New Product Success and Failure Factors

Innovation and new product development are fascinating and well-researched fields of study. Much of the content on this site is related to understanding how to better connect with customers and potential customers and, directly or indirectly, supports innovation and other entrepreneurial activity. From concepts like the marketing concept and the diffusion of innovations, to models and tools like the communication exercise, selective attention exercise, and Fishbein model, we provide an introduction to important ideas and, most importantly, simple ways to implement them within your organization.

One area of research in new product development is the exploration of characteristics that make products “winners” in the interest of providing a road map of sorts as to elements that should be incorporated into product (or service) design, as well as those that the organization should create and emphasize as part of an innovation-supporting culture. One of the key scholars and proponents of this type of research is Robert G. Cooper. Along with colleagues Elko Kleinschmidt and Scott Edgett, Dr. Cooper has produced numerous articles, books, and videos describing the new product development process. Many of these videos, and dozens of third party presentations on the subject, are available on YouTube.

Here is a brief overview of new product success factors, and corresponding failure factors, which of course are often the opposite of the former.

Success Factors
Good match between product and market needs. The best way to summarize this success factor is the marketing concept, which we describe under that heading in Resources. If a product or service is developed without studying (asking, observing, etc.) the customers’ needs and wants then it is less likely to flourish in the marketplace.

Adequate target market size. This one is pretty self-explanatory! Marketers need to study the market (!) and determine which parts of it (i.e., segments) are “big enough.” Of course, an adequate size is relevant to the organization’s resources; a small or niche market segment might be highly desirable to a smaller player while larger competitors may require a certain threshold to trigger further action. As with matching needs, more study is needed, including internal data (if available) and research insight from outside entities.

Offers a clear, meaningful benefit. Again, the marketing concept is key, as we try to design a service or product so it can deliver the benefits being sought by potential customers. This boils down to the benefits being delivered exceeding the cost of time to learn about a new product or service and the actual monetary cost (or equivalent) to obtain it. The benefits might exceed how the customer is currently “making do” with some self-provided method of generating the benefits or the benefits being proffered by existing products or services.

Distinguishable from substitute products. As with the clear and meaningful benefit(s), products are more successful when they are not simply “me too” versions of an existing bundle of benefits. A caveat here is that such a copycat offering can succeed if the provider offers it for a much lower price. That is, the benefits can be the same, but the value is greater if the cost of attaining those benefits is less than that of competitors. Of course, to do so and be profitable in the long run requires having a low cost structure in place beforehand.

Offers unique, superior value. This factor is highly correlated with the preceding pair. In other words, there are subtle differences in how to achieve this , or how success is expressed.

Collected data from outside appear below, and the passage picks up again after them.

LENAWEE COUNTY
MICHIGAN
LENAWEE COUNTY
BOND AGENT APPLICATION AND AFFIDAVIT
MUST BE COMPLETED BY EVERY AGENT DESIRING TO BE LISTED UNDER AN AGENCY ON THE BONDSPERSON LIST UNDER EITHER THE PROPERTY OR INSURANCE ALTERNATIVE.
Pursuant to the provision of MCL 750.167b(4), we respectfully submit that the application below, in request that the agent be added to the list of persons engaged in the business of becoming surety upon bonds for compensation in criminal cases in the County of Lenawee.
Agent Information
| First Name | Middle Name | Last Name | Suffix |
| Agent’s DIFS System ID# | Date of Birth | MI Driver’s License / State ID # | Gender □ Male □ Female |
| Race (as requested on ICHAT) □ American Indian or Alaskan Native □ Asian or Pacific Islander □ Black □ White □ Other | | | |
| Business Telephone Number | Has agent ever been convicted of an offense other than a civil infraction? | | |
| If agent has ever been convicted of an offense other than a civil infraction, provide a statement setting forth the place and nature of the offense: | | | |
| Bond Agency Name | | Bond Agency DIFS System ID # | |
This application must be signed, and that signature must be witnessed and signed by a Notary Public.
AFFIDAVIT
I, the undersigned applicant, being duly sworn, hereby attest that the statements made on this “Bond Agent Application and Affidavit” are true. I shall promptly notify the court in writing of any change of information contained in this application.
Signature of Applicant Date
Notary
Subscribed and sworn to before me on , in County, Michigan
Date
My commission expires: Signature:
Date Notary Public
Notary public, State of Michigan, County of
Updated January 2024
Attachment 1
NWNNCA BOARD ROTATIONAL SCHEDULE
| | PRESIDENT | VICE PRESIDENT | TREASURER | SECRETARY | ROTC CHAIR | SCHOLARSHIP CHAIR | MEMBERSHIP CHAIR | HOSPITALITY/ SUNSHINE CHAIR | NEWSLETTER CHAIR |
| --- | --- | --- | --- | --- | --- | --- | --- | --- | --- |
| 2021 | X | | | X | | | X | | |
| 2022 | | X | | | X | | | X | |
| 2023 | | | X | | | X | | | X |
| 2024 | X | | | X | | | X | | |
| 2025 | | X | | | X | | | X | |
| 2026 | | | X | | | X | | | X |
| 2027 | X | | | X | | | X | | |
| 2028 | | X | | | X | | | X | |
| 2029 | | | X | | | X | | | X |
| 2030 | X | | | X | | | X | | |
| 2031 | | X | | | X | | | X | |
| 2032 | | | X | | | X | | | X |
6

Organizational commitment to new product development. This is an overarching aspect of succeeding more than average at new product/service development. It is vital that every member of the organization knows they are expected to generate ideas, work on vetting those ideas, and that they have a vested interest in helping to achieve success. The latter often is expressed via pay or bonuses being tied to a certain proportion of products in the portfolio being more recent ones (e.g., a brand or product manager’s performance goals might include having thirty percent of products in his or her department launched within the past three years). The first five success factors are more likely to be addressed if the organization is truly innovation-centric and everyone working for and with it has confidence in that orientation.

Failure Factors
As mentioned above, new product failure factors are generally opposites of those associated with success. In the brief overview below, some clarification is provided for factors not reflecting that “mirror image.” The factors associated with products that languish and fail are:

Poor match between product and market needs, overestimation of market size, incorrect positioning, inappropriate price, inadequate distribution, and poor promotion. Note that all of these reflect a poor job of executing the marketing concept (that is, the firm is not being market oriented) or an outright omission of that customer-centric belief system on the organization’s part. The first two failure factors are opposites of their corresponding success factors. The latter three are too, but are also specific marketing mix (aka “4P’s) failures; as they are price, place, and promotion shortcomings.

The incorrect positioning factor relates to either, a) how the firm failed to properly arrange for the targeted customers to receive the description needed to understand how the benefits relate to their needs and wants, or b) properly explaining the benefits but failing to tie them to those needs and wants in the first place. The latter is quite close to being an opposite of the first success factor–matching the product’s delivered benefits to the customers’ needs and wants.

Studying both success and failure can help improve new service and new product planning. The key is to ensure as many success factors as possible are addressed appropriately for the project at hand, and to review plans and work completed to check for ways in which failure factors might have appeared. For example, have price and promotion messaging been tested for how well they reflect the realities of the marketplace? Are the resources in place, or being readied, to enable rolling out the new service or product to the intended markets?

Success and failure factors are truly “two sides of the same coin.” Being aware of both can help your organization thrive in its generation of new and exciting services and products.